I am the last person anyone wants knocking on their door.
I grew up in Versailles. My parents divorced when I was young, and my dad moved away for work, but my mom kept us here. From the outside, it looked normal enough. But there were things happening in my home that were hard to carry, things that took me years to understand, and even longer to put into words.
I knew early that I was meant to help people. I was nine years old when I decided I wanted to work in mental health. I didn’t have the language for it yet, but I knew I wanted to understand why people struggle and how to help them through it.
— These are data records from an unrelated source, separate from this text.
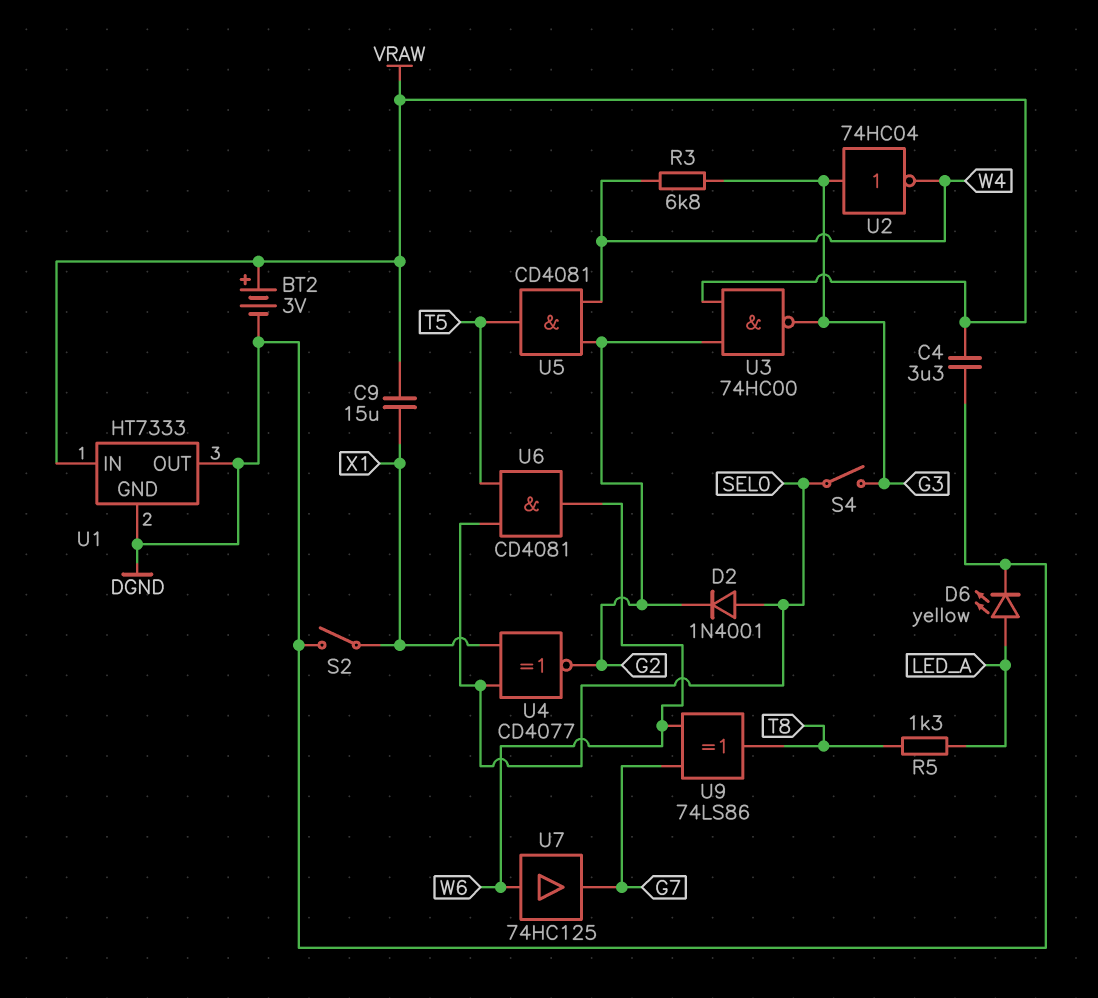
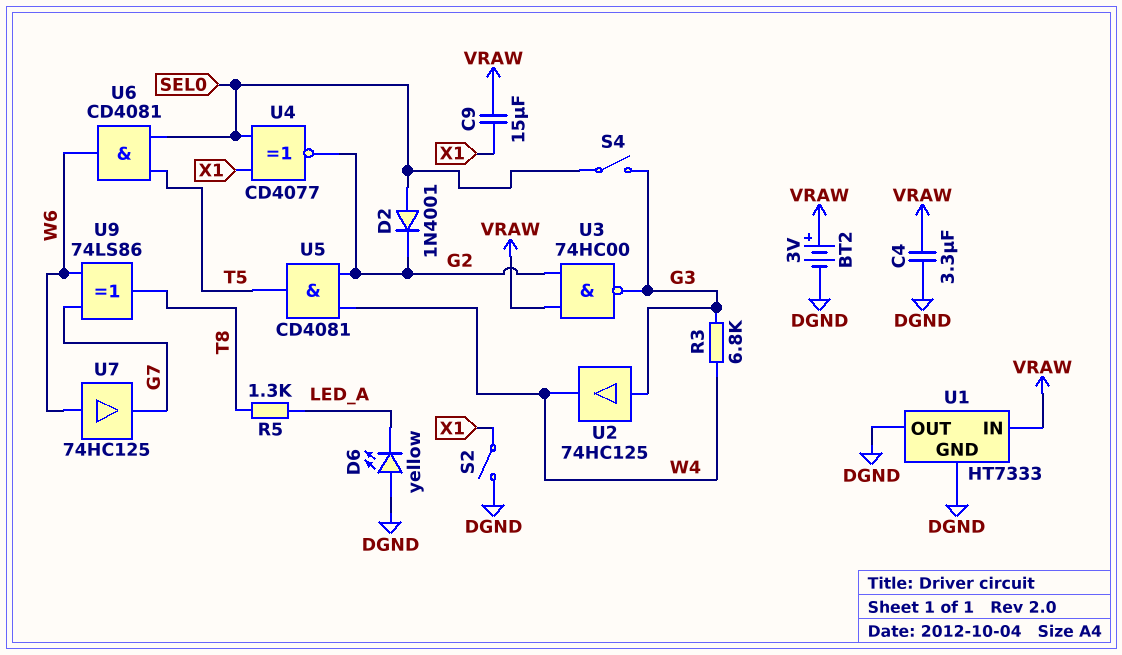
D6: LED yellow (A LED_A, K DGND) -> LED yellow (A DGND, K LED_A)
U2: NOT 74HC04 (in G3, out W4) -> buffer 74HC125 (in G3, out W4)

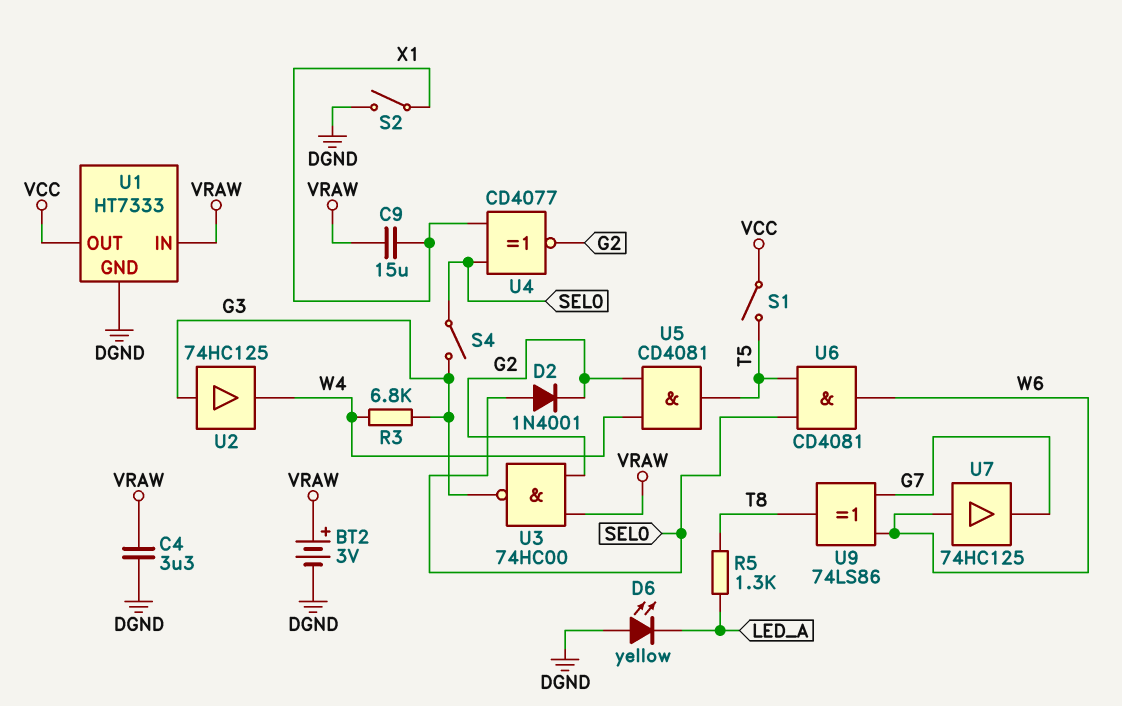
S1: none -> switch (T5, VCC)
U1 pin OUT: DGND -> VCC

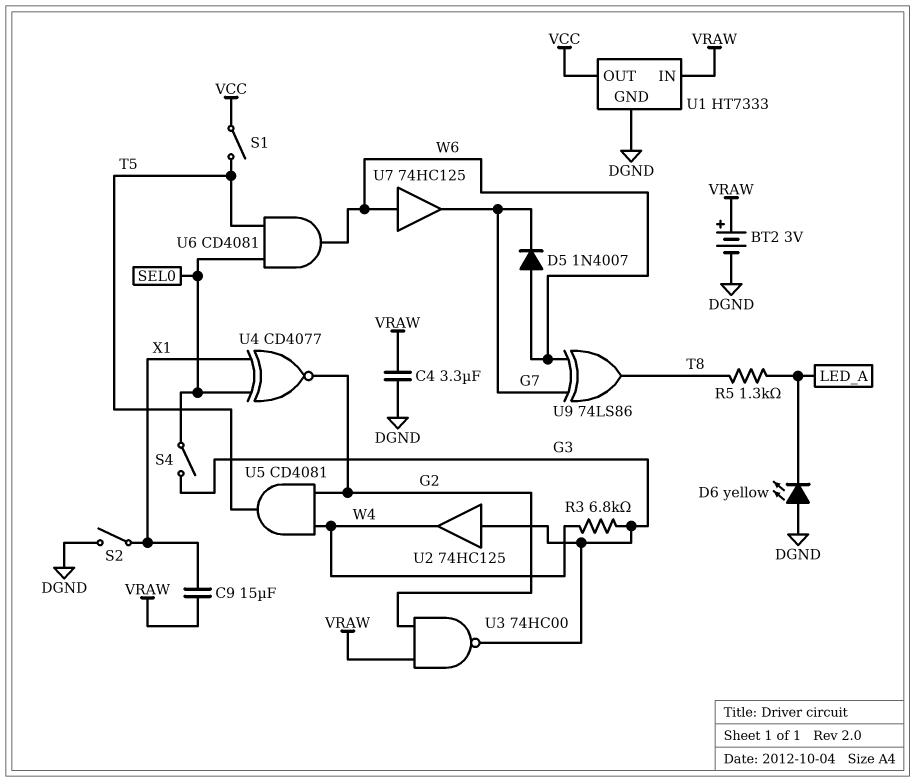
D2: diode 1N4001 (A SEL0, K G2) -> none
D5: none -> diode 1N4007 (A W6, K G7)

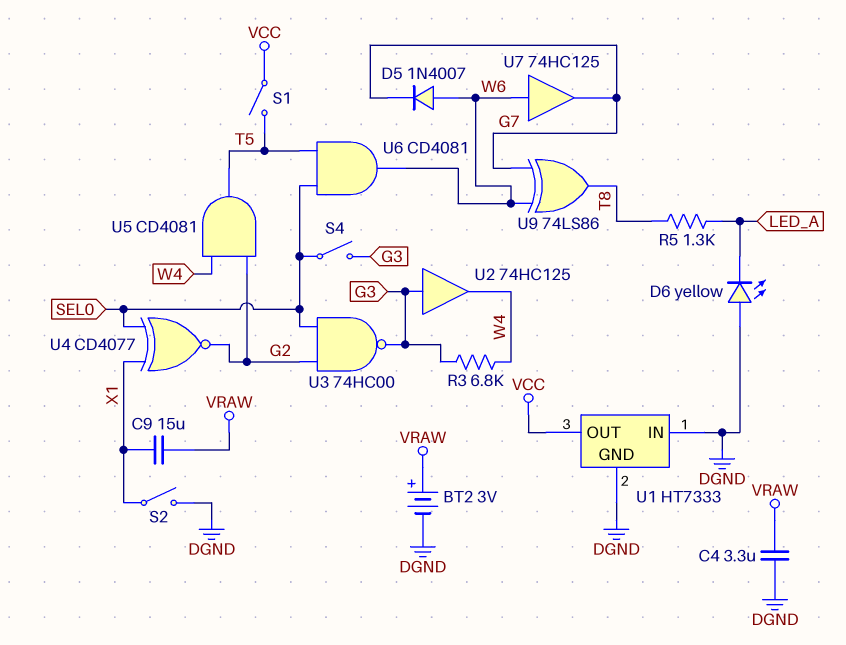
U1 pin IN: VRAW -> DGND
U3: NAND 74HC00 (in G2, in VRAW, out G3) -> NAND 74HC00 (in G2, in SEL0, out G3)

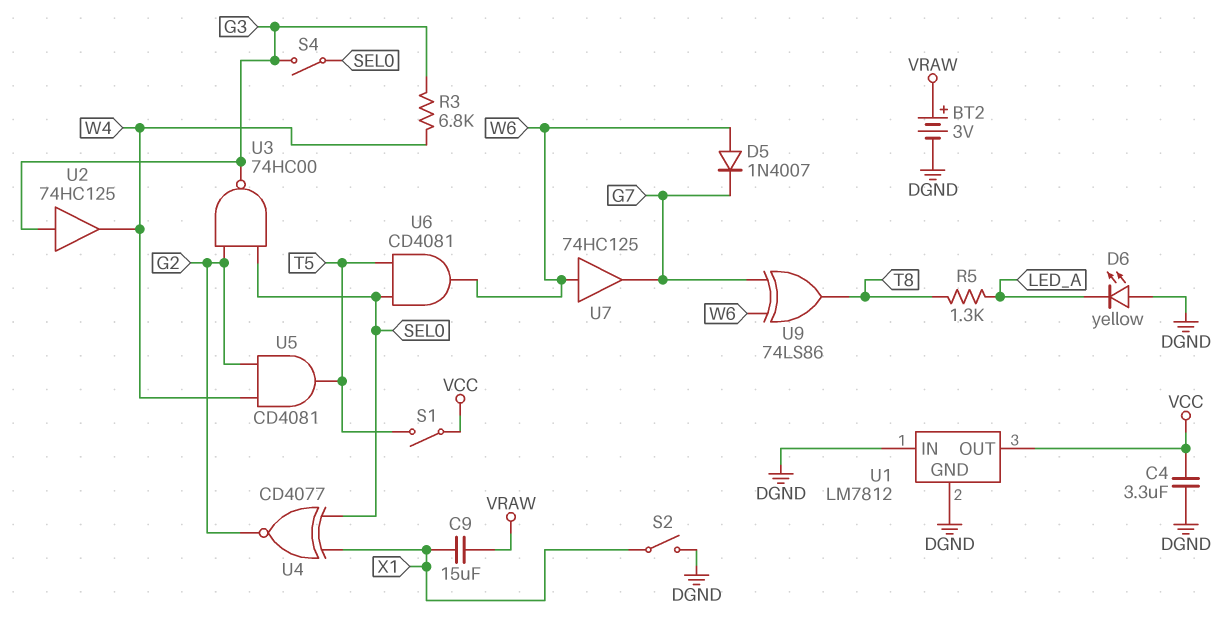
C4: 3.3uF (DGND, VRAW) -> 3.3uF (DGND, VCC)
U1: HT7333 -> LM7812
After high school, I joined the Navy and spent six and a half years in service. It gave me structure at a time when I needed it. A therapist in the military once told me I was the most well adjusted person she had ever seen, given what I had been through. When I left the Navy, I used the GI Bill to get my degree in psychology.
I came back to Versailles because I wanted stability for my kids. My mom had built a steady life here, and my grandmother was still here too. I wanted my kids to grow up with all of that around them.
After college, I worked in mental health and case management. I stayed home with my kids for a few years.
Now I am an investigator.
People have assumptions about what that means.
It starts with a phone call. Someone has a concern about a child. A hotline call is not a removal order. It is a reason for me to show up. When I get there, I am looking at everything. I am talking to the family. I am trying to understand what is actually going on. Most of the time, what a family needs is support, not intervention.
I serve Morgan, Moniteau, and parts of Miller County. Farm towns and back roads. Places where the nearest grocery store might be forty five minutes away. On a long day, driving from one family to the next can take an hour and a half.
I see a lot of poverty. I see parents carrying things from their own childhoods, sometimes without even knowing it. I see mental health struggles and not enough places nearby to find help. I see families holding it together with very little.
I see families trying. Not always succeeding, but trying. Most of the time when I show up, people are frightened. I try to help them understand that I am not there to tear their family apart. I am there to figure out what they need.
I know I am not the person anyone wants to see at their door. Most people are afraid that honesty will cost them everything. My job is to make them feel safe enough to let me help them.
The days are long. And sometimes the nights are longer. My mom steps in when I can’t beat the bus home. I am so grateful that I have that support. A lot of the families I serve don’t. When I am standing on someone’s porch at nine o’clock at night, I am trying not to think about what I am missing. I am focused on what is on the other side of that door.
If I could give this community anything, it would be real access to substance abuse treatment. Transportation to get there. So many of the families I see are trying to climb out of something, and the tools they need are just out of reach.
I know what it is to be a child with something too heavy to carry and no safe place to put it down. I know that a whole family can change when someone finally feels safe enough to ask for help.
And when they do, I get to be the one who shows up.